Q. What do you call an Aussie with a bottle of champagne?
A. A waiter
 
Q. What do you call an Aussie who can hold a catch?
A. A fisherman
 
Q. Why can no one drink wine in Australia at the moment?
A. They don't have any openers
 
Q. What's the difference between Cinderella and the Aussies?
A. Cinderella knew when to leave the ball
 
Q. What do you call a world class Australian cricketer?
A. Retired
 
 
Ring Ring.....
“Hello - Australian team dressing room”
“Hello mate...Can I speak to Ricky Ponting please?”
“Sorry mate -  he's just gone out to bat...”
“It's OK - I'll hold....”
 
Q. What is the height of optimism?
A. An Australian batsman putting on sunscreen.
 
Q. What would Jimmy Anderson be if he was Australian?
A. An all rounder.
 
Q. What is the main function of the Australian coach?
A. To transport the team from the hotel to the ground.
 
Q. Why don't Australian fielders need pre tour travel injections?
A. Because they never catch anything.
 
Q. What's the Australian version of LBW?
A. Lost, Beaten and Walloped.
 
Q. What do you call an Australian with 100 runs against his name?
A. A bowler.
 
Q. What's the most proficient form of footwork displayed by Ponting?

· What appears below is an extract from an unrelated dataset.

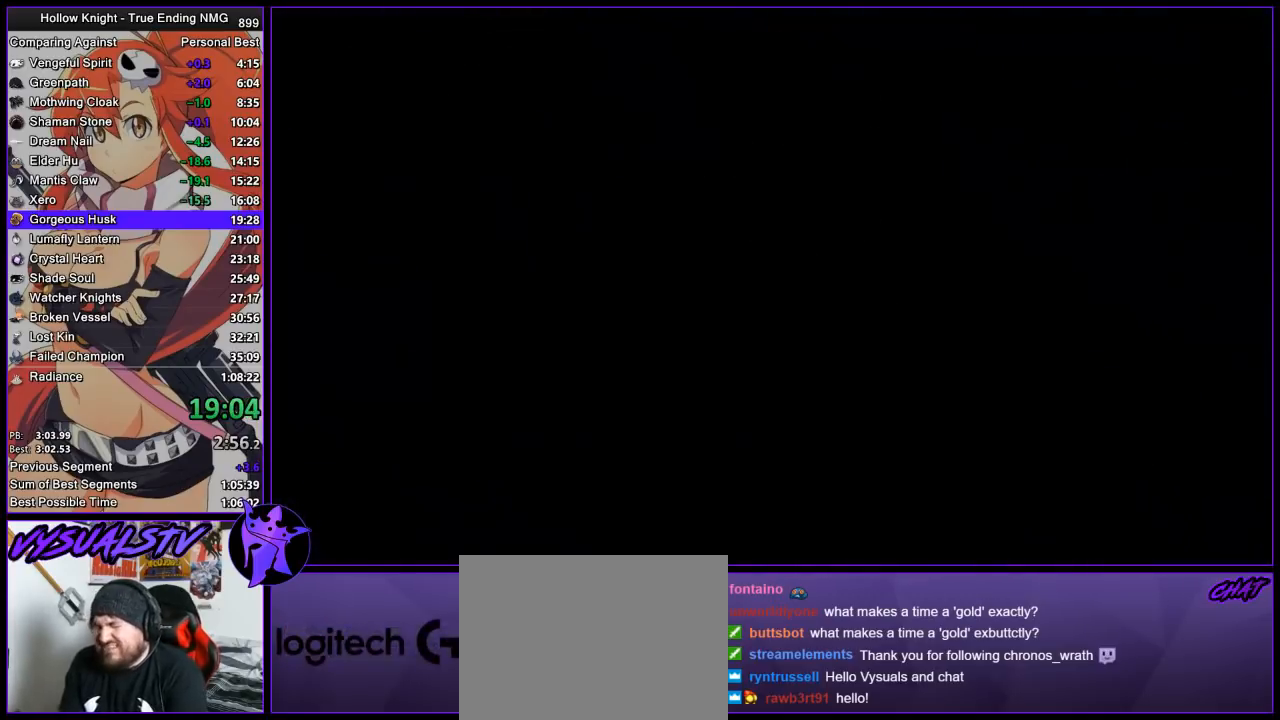
{"buttons": [], "left_stick": "right", "right_stick": "center", "button_events": []}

A. The walk back to the pavilion.
 
Q. Who has the easiest job in the Australian squad?
A. The guy who removes the red ball marks from the bats.
 
Q. What do Australian batsmen and drug addicts have in common?

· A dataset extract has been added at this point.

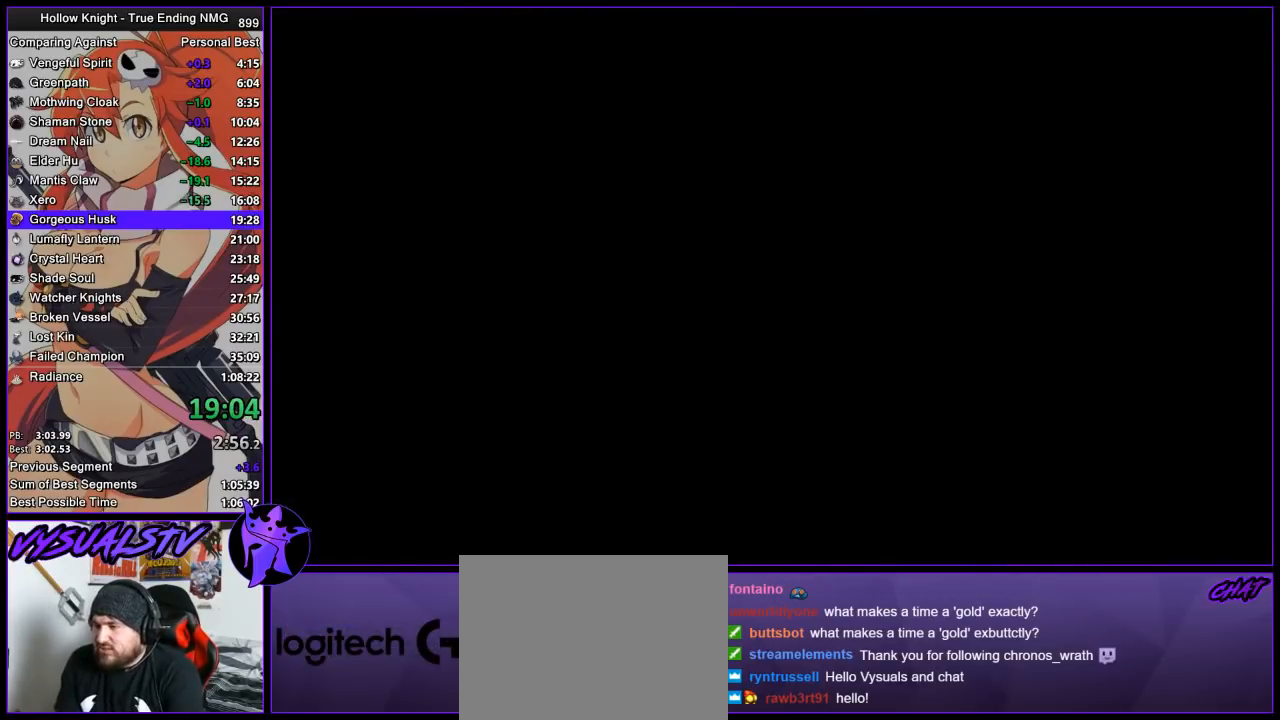
{"buttons": [], "left_stick": "right", "right_stick": "center", "button_events": []}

A. Both spend most of their time wondering where their next score will come
from.
 
Q. Why are Australian cricketers cleverer than Houdini?
A. Because they can get out without even trying.
 
Q. What does Steve Smith put in his hands to make sure the next ball almost
always takes a wicket?
A. A bat
 

A bloke walks into a brothel and says: "I'm a bit kinky, how much for total humiliation?"
 
The madam replies $60.
 
"Wow, what do I get for that?" he says.
 
She says: "A baggy green cap and an Australia cricket shirt”.